"Había nacido, (según
contará después la leyenda, mucho después, cuando sus huesos ya se hayan
desmigado hasta fundirse con el suelo calcáreo en que se convertirá finalmente
la ciudad que lo vio crecer) con unas uñas largas y afiladas como navajas con
las que rompió el vientre de su madre, cortando de paso el cordón de los
afectos y surgiendo su vagido de hambre al mismo tiempo, y de ese modo su
primer alimento fue la sangre materna que manaba de la herida abierta.
Así contarán
después los descendientes de esa nueva raza, olvidada de todas las prácticas de
la civilización, entre ellas la de la cesárea gracias a la cual Pedro Adán había
logrado ver la luz, esa nueva raza que no venía de él aunque fue su líder y el
generalísimo que los llevó a la victoria, y por eso una especie de monumento lo
recordará, una especie de estatua hecha de detritus e inmundicias que se
mezclarán poco a poco, al correr de los años, con las deyecciones de las palomas
y tomará la forma monstruosa con que la posteridad lo conocerá.

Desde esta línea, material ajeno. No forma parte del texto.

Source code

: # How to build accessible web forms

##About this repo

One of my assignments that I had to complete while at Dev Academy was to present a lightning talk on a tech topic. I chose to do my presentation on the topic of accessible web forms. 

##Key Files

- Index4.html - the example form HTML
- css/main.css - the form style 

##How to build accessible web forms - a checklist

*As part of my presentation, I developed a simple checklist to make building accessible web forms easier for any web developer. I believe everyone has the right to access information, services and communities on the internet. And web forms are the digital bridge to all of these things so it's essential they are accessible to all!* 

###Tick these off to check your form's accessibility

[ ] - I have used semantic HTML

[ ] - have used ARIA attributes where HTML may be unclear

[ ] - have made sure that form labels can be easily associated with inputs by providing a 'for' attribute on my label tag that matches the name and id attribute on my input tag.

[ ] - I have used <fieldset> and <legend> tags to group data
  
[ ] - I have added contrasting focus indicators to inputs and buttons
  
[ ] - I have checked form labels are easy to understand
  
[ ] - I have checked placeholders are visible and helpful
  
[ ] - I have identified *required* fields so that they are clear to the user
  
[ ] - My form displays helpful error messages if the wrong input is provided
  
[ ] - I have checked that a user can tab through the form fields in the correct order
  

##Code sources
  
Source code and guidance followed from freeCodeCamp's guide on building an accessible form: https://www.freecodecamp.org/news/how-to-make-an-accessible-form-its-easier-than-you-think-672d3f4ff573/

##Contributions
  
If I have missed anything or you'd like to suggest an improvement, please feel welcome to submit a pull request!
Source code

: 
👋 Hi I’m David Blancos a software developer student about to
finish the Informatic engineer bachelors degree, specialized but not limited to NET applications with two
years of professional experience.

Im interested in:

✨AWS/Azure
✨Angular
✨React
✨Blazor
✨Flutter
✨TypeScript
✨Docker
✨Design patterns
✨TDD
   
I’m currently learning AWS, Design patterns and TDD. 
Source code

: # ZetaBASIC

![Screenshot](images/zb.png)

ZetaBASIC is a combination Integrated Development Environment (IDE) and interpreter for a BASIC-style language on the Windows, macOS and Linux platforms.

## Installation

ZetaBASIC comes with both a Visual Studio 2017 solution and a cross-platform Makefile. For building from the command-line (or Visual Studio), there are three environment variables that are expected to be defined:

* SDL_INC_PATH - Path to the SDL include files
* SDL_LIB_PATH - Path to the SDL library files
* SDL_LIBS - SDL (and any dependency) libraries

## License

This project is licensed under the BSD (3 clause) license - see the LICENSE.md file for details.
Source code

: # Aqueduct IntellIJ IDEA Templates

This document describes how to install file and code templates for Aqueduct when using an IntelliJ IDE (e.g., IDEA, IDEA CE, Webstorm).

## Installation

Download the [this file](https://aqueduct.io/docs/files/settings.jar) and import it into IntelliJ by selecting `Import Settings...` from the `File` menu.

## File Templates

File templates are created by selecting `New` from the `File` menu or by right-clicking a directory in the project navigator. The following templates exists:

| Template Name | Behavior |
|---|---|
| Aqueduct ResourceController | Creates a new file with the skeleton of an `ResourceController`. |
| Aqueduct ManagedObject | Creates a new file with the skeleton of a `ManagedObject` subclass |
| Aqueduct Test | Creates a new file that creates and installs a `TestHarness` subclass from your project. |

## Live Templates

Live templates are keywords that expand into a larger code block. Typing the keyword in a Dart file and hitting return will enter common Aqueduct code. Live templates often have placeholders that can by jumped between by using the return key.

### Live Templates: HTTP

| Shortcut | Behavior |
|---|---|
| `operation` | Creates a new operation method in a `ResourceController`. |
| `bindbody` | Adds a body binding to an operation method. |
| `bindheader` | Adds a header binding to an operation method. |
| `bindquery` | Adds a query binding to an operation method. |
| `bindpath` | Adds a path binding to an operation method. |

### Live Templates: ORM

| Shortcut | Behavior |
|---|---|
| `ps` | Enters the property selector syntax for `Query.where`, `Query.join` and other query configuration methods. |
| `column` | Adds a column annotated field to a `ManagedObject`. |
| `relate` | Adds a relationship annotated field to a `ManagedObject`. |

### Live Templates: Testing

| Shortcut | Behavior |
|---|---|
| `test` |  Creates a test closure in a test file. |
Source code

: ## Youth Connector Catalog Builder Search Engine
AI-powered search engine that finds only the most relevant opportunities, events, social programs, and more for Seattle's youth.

Sin embargo, en estos momentos Pedro Adán es sólo uno más de los huérfanos que recorren las calles en busca de alimento; no sabe – no puede saberlo – cuál es la sórdida tarea para la que lo ha elegido el destino. A sus diez años escasos, abandonado por su padre alcohólico – que no había sabido hacerse cargo del niño tras la muerte de su mujer (que dio a luz agotada por la fiebre que diezmaba la población, como en las peores épocas del medioevo, y no pudo sobrevivir al desangramiento y a la peste que campeaba en el hospital sobrepoblado). A los demás los había dejado huérfanos la peste, a él en cambio la orfandad le llegó, además, por abandono. Después de los terremotos que asolaron su ciudad y una tras otra la mayoría de las ciudades de la tierra – aunque él ni siquiera imaginaba que existieran otras ciudades porque este había sido (y será) todo su mundo – vagó un tiempo un poco a la aventura, entrando en los ruinosos edificios, rebuscando entre los despojos, aprovechando los pocos alimentos que habían resistido al desastre. A los desastres. Parece verdad el trasnochado dicho de que las desgracias nunca vienen solas. Pero qué sabía él de desgracias, era simplemente el mundo, el mundo tal y como lo conocía desde siempre.
Arranca, de un manotón rabioso, un manojo de flores que
crece todavía al amparo de una media pared que se alza entre escombros."